Whenever a line below holds the word "sizing", copy that line.

+ + + + + + +

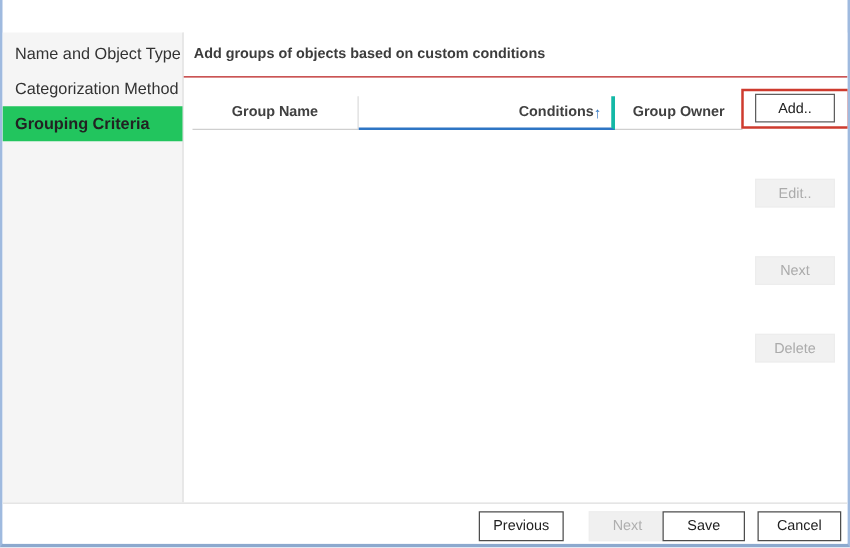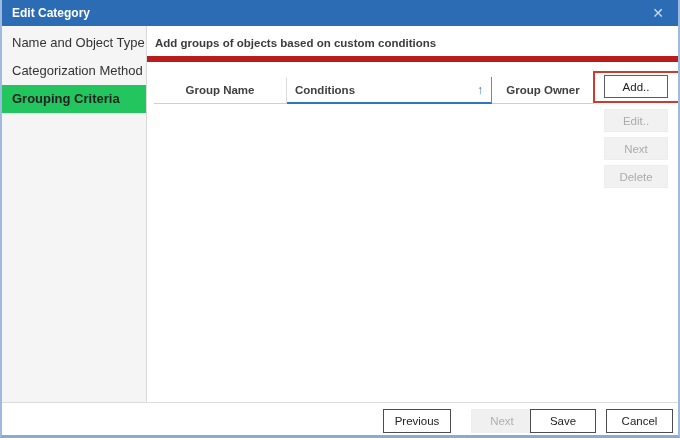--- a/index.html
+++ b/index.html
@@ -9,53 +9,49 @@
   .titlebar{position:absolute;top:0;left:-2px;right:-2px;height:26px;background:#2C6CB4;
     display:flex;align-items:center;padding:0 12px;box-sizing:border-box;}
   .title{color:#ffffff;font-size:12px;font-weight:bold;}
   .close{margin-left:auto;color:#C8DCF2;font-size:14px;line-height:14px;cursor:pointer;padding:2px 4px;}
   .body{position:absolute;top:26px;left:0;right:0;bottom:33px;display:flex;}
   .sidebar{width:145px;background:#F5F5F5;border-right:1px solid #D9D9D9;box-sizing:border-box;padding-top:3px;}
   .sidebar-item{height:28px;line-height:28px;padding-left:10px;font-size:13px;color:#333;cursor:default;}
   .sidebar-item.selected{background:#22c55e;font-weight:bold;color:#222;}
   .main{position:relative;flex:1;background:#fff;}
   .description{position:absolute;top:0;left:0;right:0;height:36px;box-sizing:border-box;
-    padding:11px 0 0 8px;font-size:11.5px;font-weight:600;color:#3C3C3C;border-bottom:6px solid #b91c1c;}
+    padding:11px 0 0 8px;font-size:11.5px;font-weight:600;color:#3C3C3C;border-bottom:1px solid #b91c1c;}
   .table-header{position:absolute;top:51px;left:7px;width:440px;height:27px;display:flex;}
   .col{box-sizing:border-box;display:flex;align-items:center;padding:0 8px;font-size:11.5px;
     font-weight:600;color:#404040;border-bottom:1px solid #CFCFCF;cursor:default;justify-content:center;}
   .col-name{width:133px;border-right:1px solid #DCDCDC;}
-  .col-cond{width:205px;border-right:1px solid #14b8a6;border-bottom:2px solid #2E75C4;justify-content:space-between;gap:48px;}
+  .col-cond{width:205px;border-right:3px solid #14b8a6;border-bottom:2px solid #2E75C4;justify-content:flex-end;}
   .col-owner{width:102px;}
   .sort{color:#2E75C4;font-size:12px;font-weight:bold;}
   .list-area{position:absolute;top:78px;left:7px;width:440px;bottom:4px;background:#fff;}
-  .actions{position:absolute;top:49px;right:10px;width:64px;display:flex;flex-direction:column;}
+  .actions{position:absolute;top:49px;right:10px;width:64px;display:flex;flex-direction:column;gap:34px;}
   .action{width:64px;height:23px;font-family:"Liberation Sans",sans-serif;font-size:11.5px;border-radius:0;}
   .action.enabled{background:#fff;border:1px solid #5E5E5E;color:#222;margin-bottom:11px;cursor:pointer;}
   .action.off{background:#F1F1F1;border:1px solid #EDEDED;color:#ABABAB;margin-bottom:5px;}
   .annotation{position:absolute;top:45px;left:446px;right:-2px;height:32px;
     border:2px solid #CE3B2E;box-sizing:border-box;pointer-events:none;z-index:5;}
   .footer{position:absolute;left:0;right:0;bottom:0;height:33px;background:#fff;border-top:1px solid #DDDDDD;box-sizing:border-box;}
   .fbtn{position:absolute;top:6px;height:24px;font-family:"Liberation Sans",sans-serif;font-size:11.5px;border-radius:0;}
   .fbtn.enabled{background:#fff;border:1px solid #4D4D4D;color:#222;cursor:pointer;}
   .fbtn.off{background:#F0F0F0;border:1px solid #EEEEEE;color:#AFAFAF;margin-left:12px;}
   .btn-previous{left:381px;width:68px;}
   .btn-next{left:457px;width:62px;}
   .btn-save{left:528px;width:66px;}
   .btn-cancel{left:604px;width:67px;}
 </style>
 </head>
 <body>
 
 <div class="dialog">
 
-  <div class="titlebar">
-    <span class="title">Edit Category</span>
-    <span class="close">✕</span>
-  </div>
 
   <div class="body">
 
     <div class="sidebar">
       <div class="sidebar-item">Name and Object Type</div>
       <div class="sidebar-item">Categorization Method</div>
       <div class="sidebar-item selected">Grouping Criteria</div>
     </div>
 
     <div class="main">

+ + + + + + +

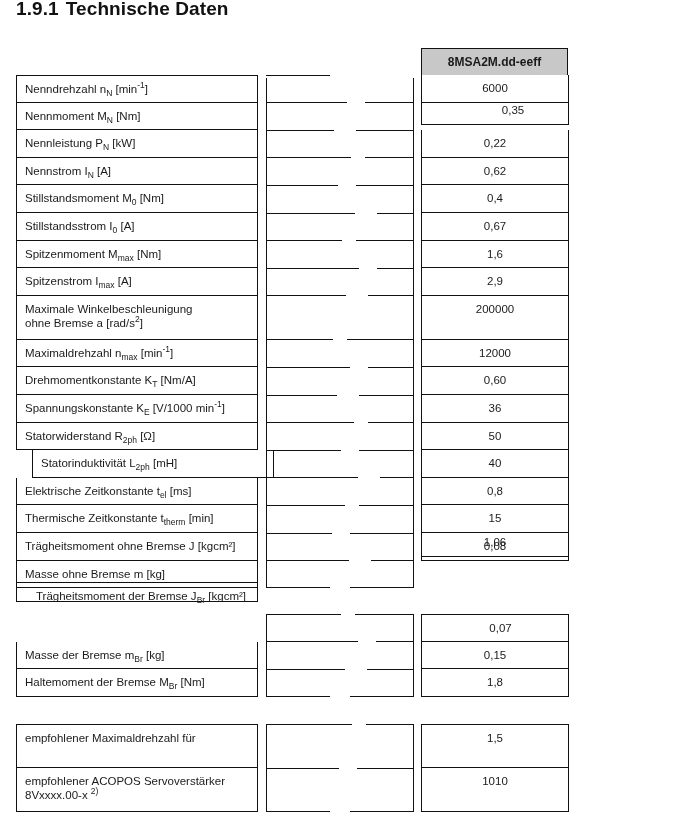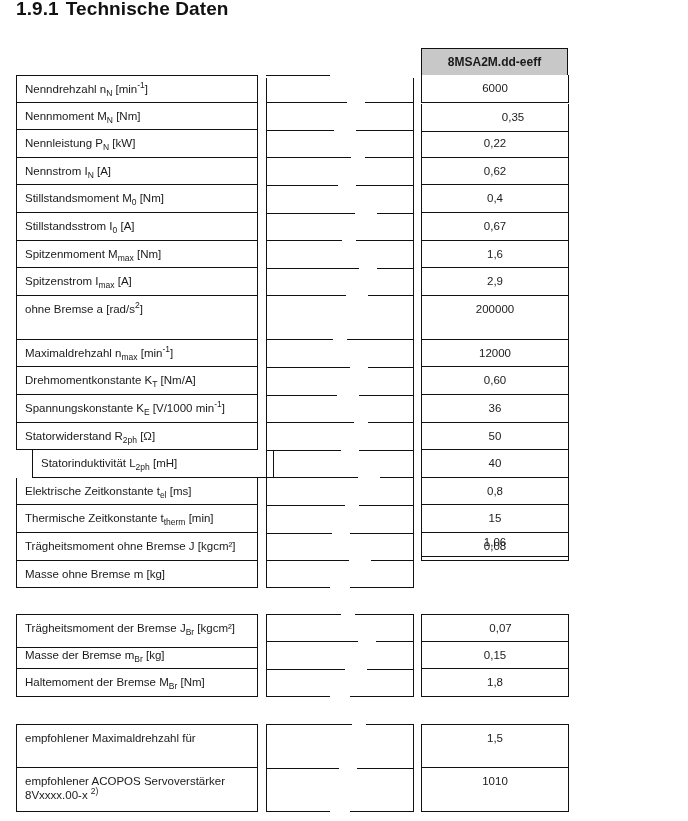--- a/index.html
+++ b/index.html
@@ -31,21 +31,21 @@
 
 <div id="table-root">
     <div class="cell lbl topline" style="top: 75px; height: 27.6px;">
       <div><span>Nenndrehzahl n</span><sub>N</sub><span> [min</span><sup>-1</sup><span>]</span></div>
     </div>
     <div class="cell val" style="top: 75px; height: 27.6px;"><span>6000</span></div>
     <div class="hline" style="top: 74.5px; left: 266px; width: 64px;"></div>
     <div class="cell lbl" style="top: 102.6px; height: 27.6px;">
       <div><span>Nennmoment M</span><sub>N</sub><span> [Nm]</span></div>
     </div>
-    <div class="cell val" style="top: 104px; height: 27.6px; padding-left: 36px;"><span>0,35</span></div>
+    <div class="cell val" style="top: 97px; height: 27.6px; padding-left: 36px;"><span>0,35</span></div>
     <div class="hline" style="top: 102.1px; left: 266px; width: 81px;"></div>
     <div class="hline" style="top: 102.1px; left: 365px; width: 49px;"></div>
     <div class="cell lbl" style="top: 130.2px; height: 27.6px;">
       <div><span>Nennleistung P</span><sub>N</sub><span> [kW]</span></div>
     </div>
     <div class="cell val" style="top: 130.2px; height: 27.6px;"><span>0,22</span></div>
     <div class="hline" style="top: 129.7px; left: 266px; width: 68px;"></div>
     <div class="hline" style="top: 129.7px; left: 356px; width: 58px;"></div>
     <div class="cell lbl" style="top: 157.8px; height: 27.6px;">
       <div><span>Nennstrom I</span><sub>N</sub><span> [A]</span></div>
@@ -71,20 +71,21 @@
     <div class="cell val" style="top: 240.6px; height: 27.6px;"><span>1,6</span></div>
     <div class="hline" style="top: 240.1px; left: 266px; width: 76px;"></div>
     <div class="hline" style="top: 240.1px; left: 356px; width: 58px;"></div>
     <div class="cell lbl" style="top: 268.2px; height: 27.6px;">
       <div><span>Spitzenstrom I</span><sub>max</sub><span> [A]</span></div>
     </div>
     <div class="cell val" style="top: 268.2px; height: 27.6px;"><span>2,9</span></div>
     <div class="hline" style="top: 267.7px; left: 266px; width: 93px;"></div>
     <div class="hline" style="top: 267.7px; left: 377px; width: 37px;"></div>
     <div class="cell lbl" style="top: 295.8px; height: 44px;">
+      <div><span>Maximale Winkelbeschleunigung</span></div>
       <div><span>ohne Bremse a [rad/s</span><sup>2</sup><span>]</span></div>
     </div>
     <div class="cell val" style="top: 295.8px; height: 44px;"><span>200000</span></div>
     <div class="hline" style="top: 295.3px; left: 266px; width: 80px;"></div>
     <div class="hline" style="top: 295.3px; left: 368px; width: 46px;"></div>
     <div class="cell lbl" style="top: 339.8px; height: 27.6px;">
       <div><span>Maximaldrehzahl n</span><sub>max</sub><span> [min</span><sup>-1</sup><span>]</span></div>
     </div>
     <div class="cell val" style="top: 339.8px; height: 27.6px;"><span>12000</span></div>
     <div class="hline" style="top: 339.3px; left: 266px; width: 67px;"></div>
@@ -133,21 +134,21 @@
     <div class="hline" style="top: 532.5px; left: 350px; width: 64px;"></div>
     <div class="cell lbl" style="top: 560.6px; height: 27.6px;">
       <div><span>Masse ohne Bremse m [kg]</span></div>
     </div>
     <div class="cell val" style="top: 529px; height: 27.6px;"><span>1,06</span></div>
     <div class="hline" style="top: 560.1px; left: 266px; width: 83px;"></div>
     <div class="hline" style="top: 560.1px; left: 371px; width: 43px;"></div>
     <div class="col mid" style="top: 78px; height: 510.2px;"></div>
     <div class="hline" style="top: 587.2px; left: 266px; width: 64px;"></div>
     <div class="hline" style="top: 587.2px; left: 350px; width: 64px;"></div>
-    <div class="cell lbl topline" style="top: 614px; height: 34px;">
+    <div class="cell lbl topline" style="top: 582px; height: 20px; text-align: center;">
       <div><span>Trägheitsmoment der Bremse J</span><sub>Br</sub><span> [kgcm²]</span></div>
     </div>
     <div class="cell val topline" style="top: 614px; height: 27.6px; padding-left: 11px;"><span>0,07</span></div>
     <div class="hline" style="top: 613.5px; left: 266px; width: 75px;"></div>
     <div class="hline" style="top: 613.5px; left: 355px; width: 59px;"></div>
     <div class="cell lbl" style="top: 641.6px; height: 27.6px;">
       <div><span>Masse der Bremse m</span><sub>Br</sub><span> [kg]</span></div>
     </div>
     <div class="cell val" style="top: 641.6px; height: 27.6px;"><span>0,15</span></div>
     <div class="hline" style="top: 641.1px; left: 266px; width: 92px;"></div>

+ + + + + + +

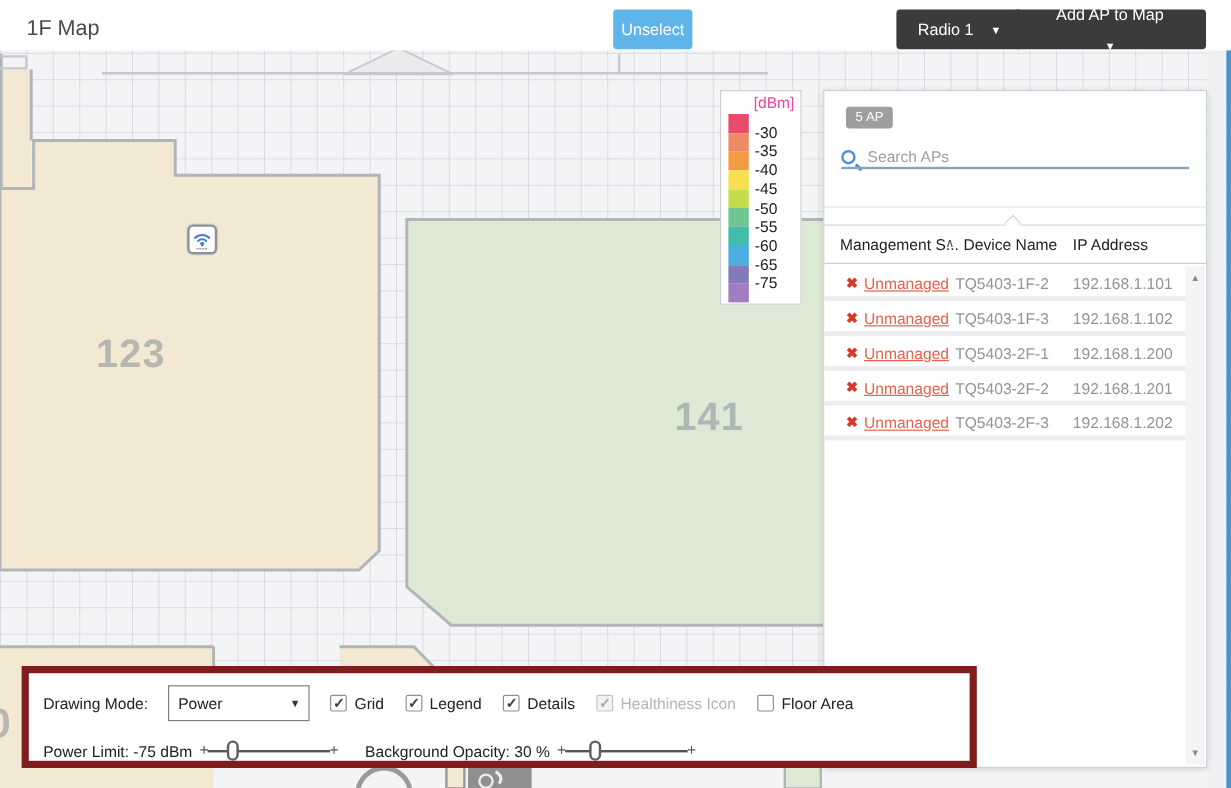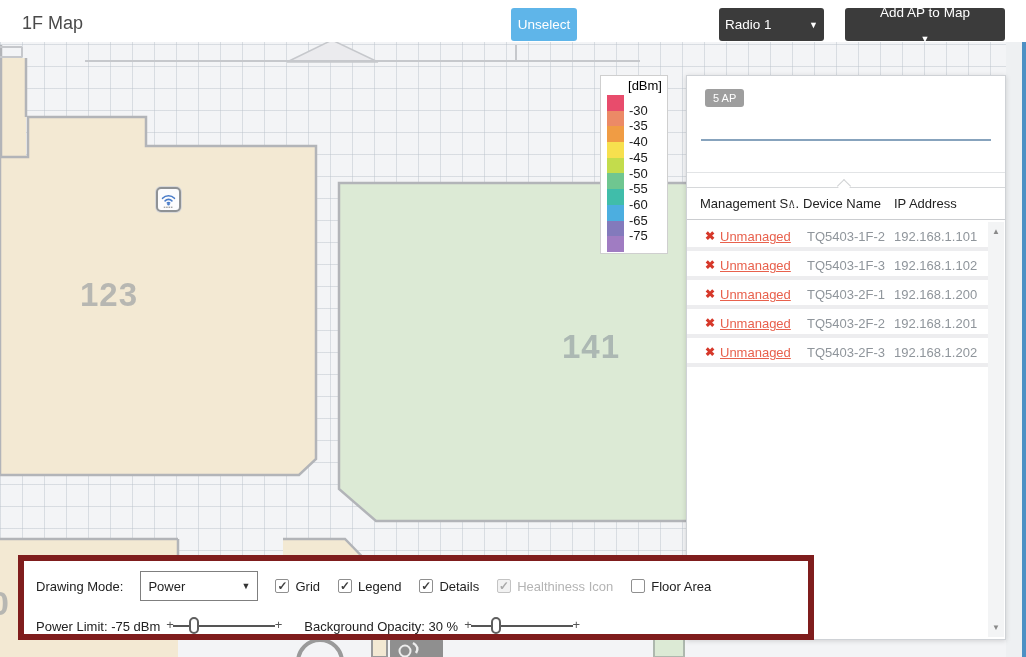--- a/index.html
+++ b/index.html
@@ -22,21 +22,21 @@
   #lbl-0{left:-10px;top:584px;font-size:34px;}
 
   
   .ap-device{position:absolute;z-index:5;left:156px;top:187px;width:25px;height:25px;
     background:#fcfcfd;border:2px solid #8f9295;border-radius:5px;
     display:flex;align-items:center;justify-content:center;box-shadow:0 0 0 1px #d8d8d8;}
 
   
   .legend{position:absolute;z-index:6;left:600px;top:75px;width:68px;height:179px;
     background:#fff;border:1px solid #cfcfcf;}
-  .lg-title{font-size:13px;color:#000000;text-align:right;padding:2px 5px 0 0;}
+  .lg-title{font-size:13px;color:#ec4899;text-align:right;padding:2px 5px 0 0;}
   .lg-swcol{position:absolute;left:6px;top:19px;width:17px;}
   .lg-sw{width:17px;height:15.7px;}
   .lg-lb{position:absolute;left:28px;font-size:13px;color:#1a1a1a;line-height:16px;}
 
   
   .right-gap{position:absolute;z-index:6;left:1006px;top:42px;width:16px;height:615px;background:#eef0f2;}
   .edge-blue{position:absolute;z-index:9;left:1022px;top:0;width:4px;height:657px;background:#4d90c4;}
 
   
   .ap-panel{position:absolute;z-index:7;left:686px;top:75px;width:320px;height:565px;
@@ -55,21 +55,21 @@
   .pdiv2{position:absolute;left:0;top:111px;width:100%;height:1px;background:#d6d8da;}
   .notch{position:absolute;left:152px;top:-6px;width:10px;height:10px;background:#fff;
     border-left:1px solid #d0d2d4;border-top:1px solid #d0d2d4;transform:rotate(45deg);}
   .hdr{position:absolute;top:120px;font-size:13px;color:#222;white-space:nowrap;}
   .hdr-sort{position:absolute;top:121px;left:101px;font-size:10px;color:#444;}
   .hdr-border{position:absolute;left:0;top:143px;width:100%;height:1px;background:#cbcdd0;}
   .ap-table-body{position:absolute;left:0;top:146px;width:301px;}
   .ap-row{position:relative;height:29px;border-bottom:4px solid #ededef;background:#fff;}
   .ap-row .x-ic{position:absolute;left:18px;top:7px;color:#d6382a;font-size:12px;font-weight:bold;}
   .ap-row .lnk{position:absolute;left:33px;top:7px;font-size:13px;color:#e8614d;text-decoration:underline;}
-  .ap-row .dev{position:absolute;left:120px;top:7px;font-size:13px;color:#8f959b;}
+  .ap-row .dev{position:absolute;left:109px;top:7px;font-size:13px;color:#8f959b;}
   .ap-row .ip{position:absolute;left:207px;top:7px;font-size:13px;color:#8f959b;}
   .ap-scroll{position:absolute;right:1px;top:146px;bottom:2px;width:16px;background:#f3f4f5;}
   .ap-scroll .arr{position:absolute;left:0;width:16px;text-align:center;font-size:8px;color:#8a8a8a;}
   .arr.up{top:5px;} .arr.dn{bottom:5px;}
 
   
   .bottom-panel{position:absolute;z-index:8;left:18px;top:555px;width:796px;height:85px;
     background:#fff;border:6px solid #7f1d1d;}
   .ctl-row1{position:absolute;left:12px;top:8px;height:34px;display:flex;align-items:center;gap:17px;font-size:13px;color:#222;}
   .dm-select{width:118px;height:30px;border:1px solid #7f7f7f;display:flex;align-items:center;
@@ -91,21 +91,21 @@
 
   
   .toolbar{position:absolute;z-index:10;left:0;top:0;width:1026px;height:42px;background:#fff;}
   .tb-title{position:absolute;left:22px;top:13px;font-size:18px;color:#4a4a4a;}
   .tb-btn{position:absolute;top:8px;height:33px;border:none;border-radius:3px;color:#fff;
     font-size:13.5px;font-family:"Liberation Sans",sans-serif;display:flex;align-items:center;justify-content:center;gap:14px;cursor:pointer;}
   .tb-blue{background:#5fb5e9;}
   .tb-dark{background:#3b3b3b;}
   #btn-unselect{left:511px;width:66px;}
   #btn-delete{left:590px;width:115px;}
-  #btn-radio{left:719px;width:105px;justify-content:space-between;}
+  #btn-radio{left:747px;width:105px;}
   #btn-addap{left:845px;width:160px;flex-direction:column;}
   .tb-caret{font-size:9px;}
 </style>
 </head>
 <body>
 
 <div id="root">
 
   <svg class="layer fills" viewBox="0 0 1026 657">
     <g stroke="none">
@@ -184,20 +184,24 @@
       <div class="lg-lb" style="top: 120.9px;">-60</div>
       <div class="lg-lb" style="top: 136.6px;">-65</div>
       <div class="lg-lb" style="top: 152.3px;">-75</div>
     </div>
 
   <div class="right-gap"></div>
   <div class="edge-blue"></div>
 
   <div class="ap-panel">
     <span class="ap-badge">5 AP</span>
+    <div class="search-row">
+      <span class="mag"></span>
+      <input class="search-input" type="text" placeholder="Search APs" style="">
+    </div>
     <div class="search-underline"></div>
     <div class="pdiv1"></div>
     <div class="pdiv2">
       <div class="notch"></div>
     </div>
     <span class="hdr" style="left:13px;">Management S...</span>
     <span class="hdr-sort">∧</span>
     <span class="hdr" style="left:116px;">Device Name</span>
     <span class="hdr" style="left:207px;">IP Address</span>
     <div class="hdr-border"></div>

+ + + + + + +

Reply to the exercise
     display:flex;align-items:center;padding:0 12px;box-sizing:border-box;}
   .sidebar{width:145px;background:#F5F5F5;border-right:1px solid #D9D9D9;box-sizing:border-box;padding-top:3px;}
   .description{position:absolute;top:0;left:0;right:0;height:36px;box-sizing:border-box;
   .col{box-sizing:border-box;display:flex;align-items:center;padding:0 8px;font-size:11.5px;
     border:2px solid #CE3B2E;box-sizing:border-box;pointer-events:none;z-index:5;}
   .footer{position:absolute;left:0;right:0;bottom:0;height:33px;background:#fff;border-top:1px solid #DDDDDD;box-sizing:border-box;}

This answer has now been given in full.